Attività da svolgere
**A.** Ricopia fedelmente il passaggio del testo sull'associazione tra MP e sesso che si apre con le parole contenenti "L’associazione tra MP e sesso" e si chiude con "et al., 2015).".
**B.** Per favore, prosegui il testo sull'associazione tra MP e sesso scrivendo ciò che viene dopo la sua ultima frase.

Estratto fornito
########################################

Più rare sono invece le forme di MP giovanile (età d’insorgenza <20 anni) e precoce
(<40) che fanno pensare piuttosto a un’origine genetica (Degos B. 2017).
L’associazione tra MP e sesso è tuttora controversa: molti studi riferiscono una
prevalenza più elevata nel sesso maschile, indicando un possibile ruolo protettivo degli
estrogeni nella neurodegenerazione (De Lau LML e Breteler MMB, 2006) oppure una
maggior esposizione a fattori di rischio in occupazioni prevalentemente maschili, come
quelle agricole (Kab S, et al., 2017). Quest’ultima ipotesi sarebbe la più logica perché
l’associazione tra MP e genere maschile è stata riportata maggiormente nelle fasce di
età più elevate (>64 anni) (Riccò M, et al., 2020). Tuttavia, alcuni studi smentiscono
questa relazione, dimostrando addirittura una prevalenza maggiore nelle femmine in
aree dove i lavori agricoli rappresentano una quota preponderante nell’economia della
zona, come la Provincia Autonoma di Trento (Malaguti MC, et al., 2015).

########################################

Estratto del dataset

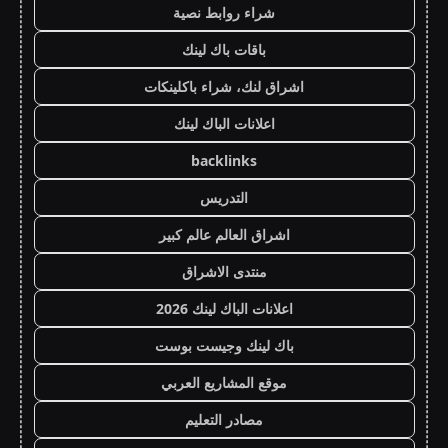
شراء روابط نصية
باقات باك لينك
اشراق لنك، شراء باكلينكات
اعلانات الباك لينك
backlinks
التدريس
اشراق العالم عالم كبير
منتدى الاشراق
اعلانات الباك لينك 2026
باك لينك وجيست بوست
موقع المشاريع العربي
مصادر التعليم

########################################

Risultati per attività
**A.**
L’associazione tra MP e sesso è tuttora controversa: molti studi riferiscono una
prevalenza più elevata nel sesso maschile, indicando un possibile ruolo protettivo degli
estrogeni nella neurodegenerazione (De Lau LML e Breteler MMB, 2006) oppure una
maggior esposizione a fattori di rischio in occupazioni prevalentemente maschili, come
quelle agricole (Kab S, et al., 2017). Quest’ultima ipotesi sarebbe la più logica perché
l’associazione tra MP e genere maschile è stata riportata maggiormente nelle fasce di
età più elevate (>64 anni) (Riccò M, et al., 2020). Tuttavia, alcuni studi smentiscono
questa relazione, dimostrando addirittura una prevalenza maggiore nelle femmine in
aree dove i lavori agricoli rappresentano una quota preponderante nell’economia della
zona, come la Provincia Autonoma di Trento (Malaguti MC, et al., 2015).

**B.**
Riguardo la mortalità, la MP ha causato, nel 2016, 211296 decessi nel mondo (95% IC
167771–265160). Parlando invece di disabilità, il GBD (Global Burden of Disease)
utilizza come indicatore il DALYs (Disability Adjusted Life Years), ovvero l’attesa di
vita corretta per la disabilità, che rappresenta la somma degli anni di vita persi per
mortalità prematura e degli anni di vita vissuti in condizioni di salute non ottimale o di
disabilità. Nel 2016 il valore dei DALYs è stato di circa 3,2 milioni. Confrontando i dati
rispetto al 1990, si vede un incremento notevole del numero di morti e dei DALYs (2,6
e 2,5 volte rispettivamente): il motivo di tale incremento non si può spiegare
esclusivamente con l’aumento dei malati di MP. Inoltre, confrontando i Paesi tra di loro,
si nota come il fenomeno interessi soprattutto i Paesi in via di sviluppo rispetto a quelli
industrializzati (GBD 2016 Parkinson's Disease Collaborators).